Fear, stress and anxiety increase when we believe or perceive that our power, influence or control are diminished or threatened by challenges beyond our control. Fear, stress and anxiety are reactions (not illness). We have shifted our locus of control from us… to ”them”.
The similarities and differences between these reactions.
Internally, your reaction to fear, stress, anxiety and depression are similar yet with key difference in triggers, affects and timeframe.
Fear is an intense, biological response to immediate externalthreat and a danger to your safety. Your response is usually intense, physical and very short term. It’s usually unsafe, negative and unpleasant. During the event time dilates, you see more, feel more. By the time you think about it, the trigger is in the past and you may then experience the euphoria of relief and survival. “Adrenaline junkies” thrive on that “high” and deliberately seek such challenges.
Stress is your brain’s response to, mostly externally triggered challenge, change, demand or threat that may trigger a physical response but mostly psychological and short term. It can be positive and helpful (eustress) or negative and unpleasant (distress). Both eustress and distress are of the moment, they are in the present. Eustress fires you up 🔥, distress shuts you down 🔐. Eustress motivates, distress demotivates.
While anxiety is the result of internal tensions creating fear about your ability to perform or address a future challenge. Your response may be physical discomfort, but mostly mental (such as humiliation or rejection) and can be very long term if left untreated.
Depression is an experience where you feel low most of the time and you have also lost interest in things you usually enjoy. You may also have changes in your sleep, appetite, feel guilty, de-motivated and generally withdraw from others.

§ Data supplied
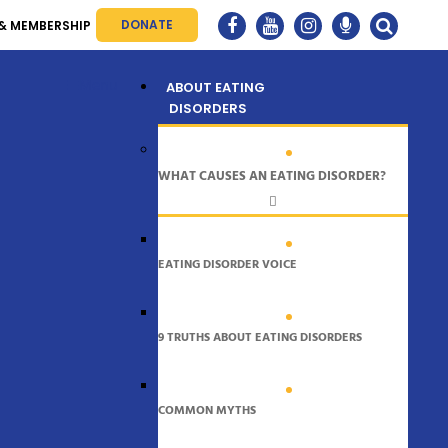
DONATE
& MEMBERSHIP
Menu
ABOUT EATING
DISORDERS
WHAT CAUSES AN EATING DISORDER?
EATING DISORDER VOICE
9 TRUTHS ABOUT EATING DISORDERS
COMMON MYTHS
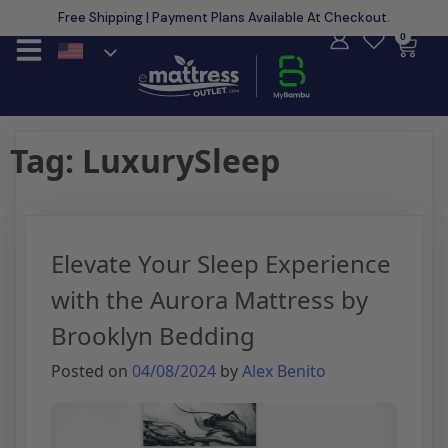
Free Shipping | Payment Plans Available At Checkout.
Learn More
0
Tag:
LuxurySleep
Elevate Your Sleep Experience
with the Aurora Mattress by
Brooklyn Bedding
Posted on
04/08/2024
by
Alex Benito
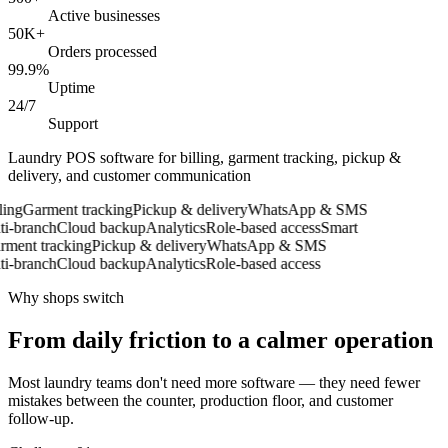
Active businesses
50K+
Orders processed
99.9%
Uptime
24/7
Support
Laundry POS software for billing, garment tracking, pickup &
delivery, and customer communication
ing
Garment tracking
Pickup & delivery
WhatsApp & SMS
-branch
Cloud backup
Analytics
Role-based access
Smart
ent tracking
Pickup & delivery
WhatsApp & SMS
-branch
Cloud backup
Analytics
Role-based access
Why shops switch
From daily friction to a calmer operation
Most laundry teams don't need more software — they need fewer
mistakes between the counter, production floor, and customer
follow-up.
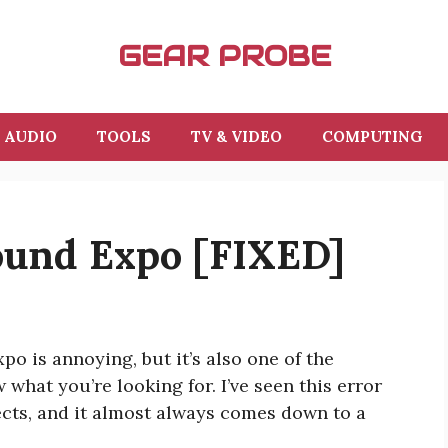
GEAR PROBE
AUDIO
TOOLS
TV & VIDEO
COMPUTING
ound Expo [FIXED]
o is annoying, but it’s also one of the
what you’re looking for. I’ve seen this error
ects, and it almost always comes down to a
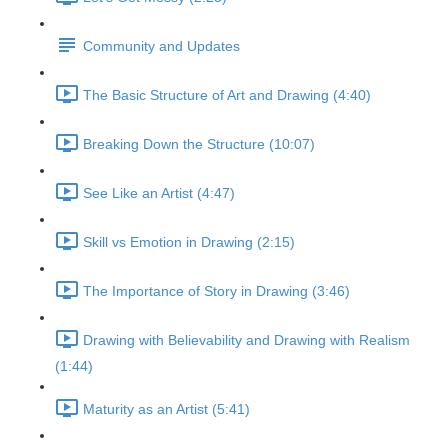
Community and Updates
The Basic Structure of Art and Drawing (4:40)
Breaking Down the Structure (10:07)
See Like an Artist (4:47)
Skill vs Emotion in Drawing (2:15)
The Importance of Story in Drawing (3:46)
Drawing with Believability and Drawing with Realism
(1:44)
Maturity as an Artist (5:41)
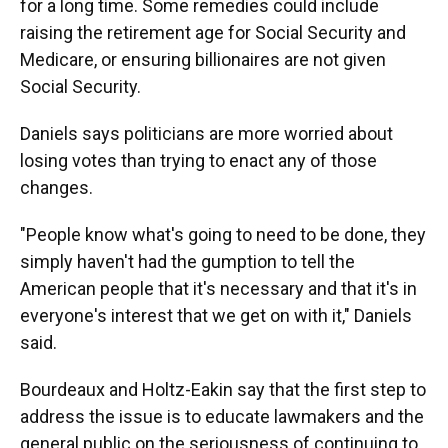
for a long time. Some remedies could include
raising the retirement age for Social Security and
Medicare, or ensuring billionaires are not given
Social Security.
Daniels says politicians are more worried about
losing votes than trying to enact any of those
changes.
"People know what's going to need to be done, they
simply haven't had the gumption to tell the
American people that it's necessary and that it's in
everyone's interest that we get on with it," Daniels
said.
Bourdeaux and Holtz-Eakin say that the first step to
address the issue is to educate lawmakers and the
general public on the seriousness of continuing to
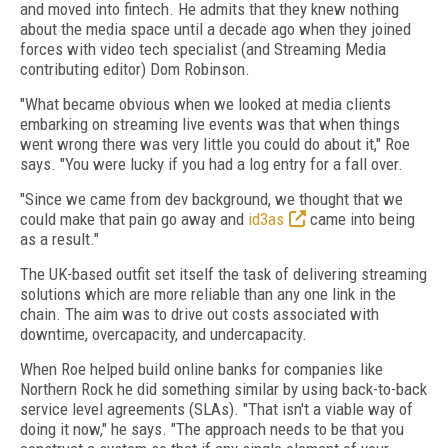
and moved into fintech. He admits that they knew nothing
about the media space until a decade ago when they joined
forces with video tech specialist (and Streaming Media
contributing editor) Dom Robinson.
"What became obvious when we looked at media clients
embarking on streaming live events was that when things
went wrong there was very little you could do about it," Roe
says. "You were lucky if you had a log entry for a fall over.
"Since we came from dev background, we thought that we
could make that pain go away and
id3as
came into being
as a result."
The UK-based outfit set itself the task of delivering streaming
solutions which are more reliable than any one link in the
chain. The aim was to drive out costs associated with
downtime, overcapacity, and undercapacity.
When Roe helped build online banks for companies like
Northern Rock he did something similar by using back-to-back
service level agreements (SLAs). "That isn't a viable way of
doing it now," he says. "The approach needs to be that you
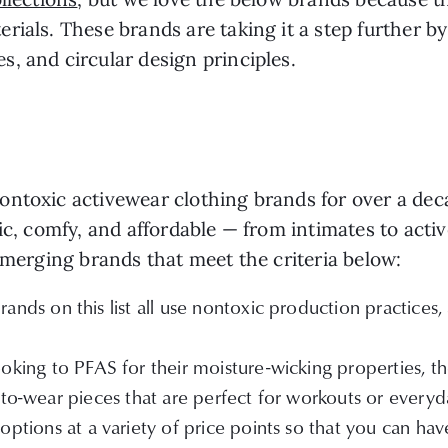
rials. These brands are taking it a step further b
, and circular design principles.
ntoxic activewear clothing brands for over a deca
ic, comfy, and affordable — from intimates to acti
 emerging brands that meet the criteria below:
ands on this list all use nontoxic production practices
oking to PFAS for their moisture-wicking properties, the
-to-wear pieces that are perfect for workouts or everyd
ptions at a variety of price points so that you can have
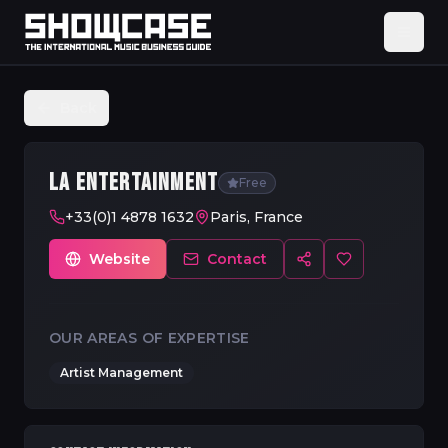
Back
LA ENTERTAINMENT
Free
+33(0)1 4878 1632
Paris, France
Website
Contact
OUR AREAS OF EXPERTISE
Artist Management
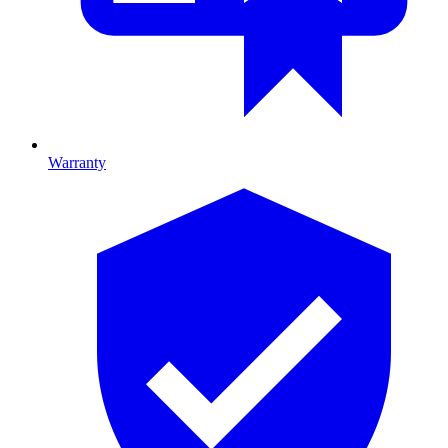
Warranty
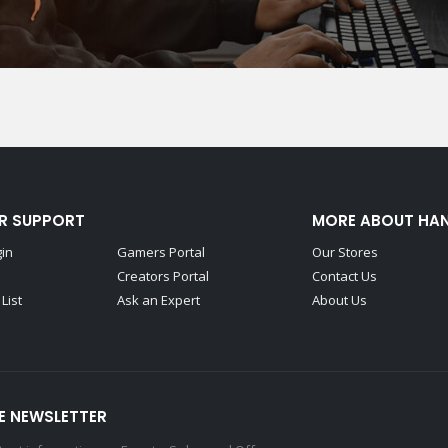
R SUPPORT
MORE ABOUT HA
gin
Gamers Portal
Our Stores
Creators Portal
Contact Us
List
Ask an Expert
About Us
E NEWSLETTER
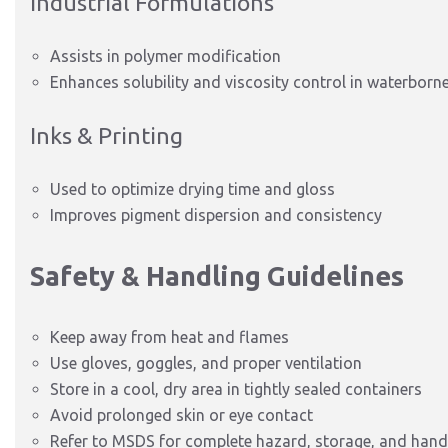
Industrial Formulations
Assists in polymer modification
Enhances solubility and viscosity control in waterborn
Inks & Printing
Used to optimize drying time and gloss
Improves pigment dispersion and consistency
Safety & Handling Guidelines
Keep away from heat and flames
Use gloves, goggles, and proper ventilation
Store in a cool, dry area in tightly sealed containers
Avoid prolonged skin or eye contact
Refer to MSDS for complete hazard, storage, and handl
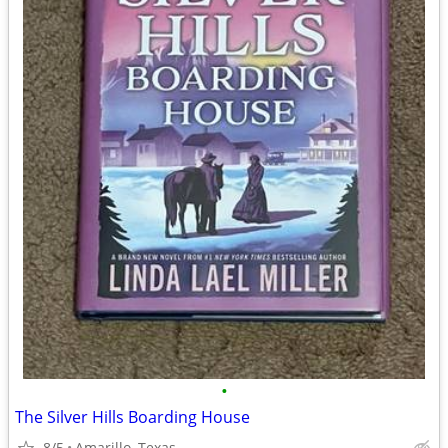
•
The Silver Hills Boarding House
8/5
Amarillo, Texas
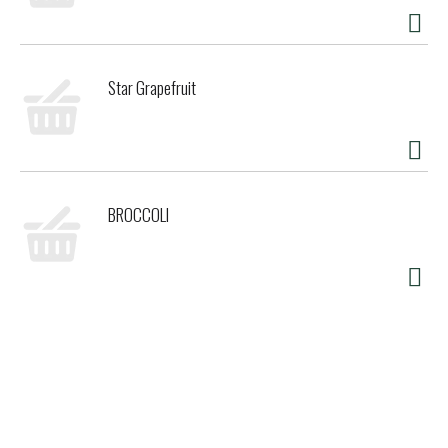
Star Grapefruit
BROCCOLI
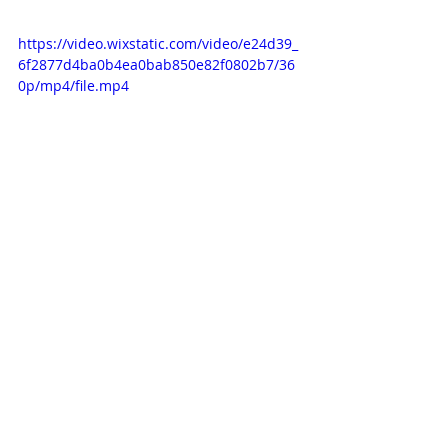
https://video.wixstatic.com/video/e24d39_
6f2877d4ba0b4ea0bab850e82f0802b7/36
0p/mp4/file.mp4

§ Brief A
Rewrite the paragraph of the passage on fear, stress and anxiety that begins "Stress is your brain's response" as a brief list, keeping its main facts.
§ Brief B
Reproduce the part of the passage on fear, stress and anxiety starting at "The similarities and" and ending at "affects and timeframe.".
§ Brief C
Answer these questions from the passage on fear, stress and anxiety:
(i) How long does the response to fear usually last?
(ii) How long can anxiety last if left untreated?
(iii) Besides feeling low most of the time, what has a person experiencing depression lost?
The records are not needed for this work.

§ Task result A
- Stress is the brain's response to a challenge, change, demand or threat, mostly triggered externally.
- It may trigger a physical response but is mostly psychological and short term.
- It can be positive and helpful (eustress) or negative and unpleasant (distress), and both exist in the present moment.
- Eustress fires a person up and motivates; distress shuts a person down and demotivates.

§ Task result B
The similarities and differences between these reactions.
Internally, your reaction to fear, stress, anxiety and depression are similar yet with key difference in triggers, affects and timeframe.

§ Task result C
(i) It is usually very short term.
(ii) It can be very long term.
(iii) Interest in things they usually enjoy.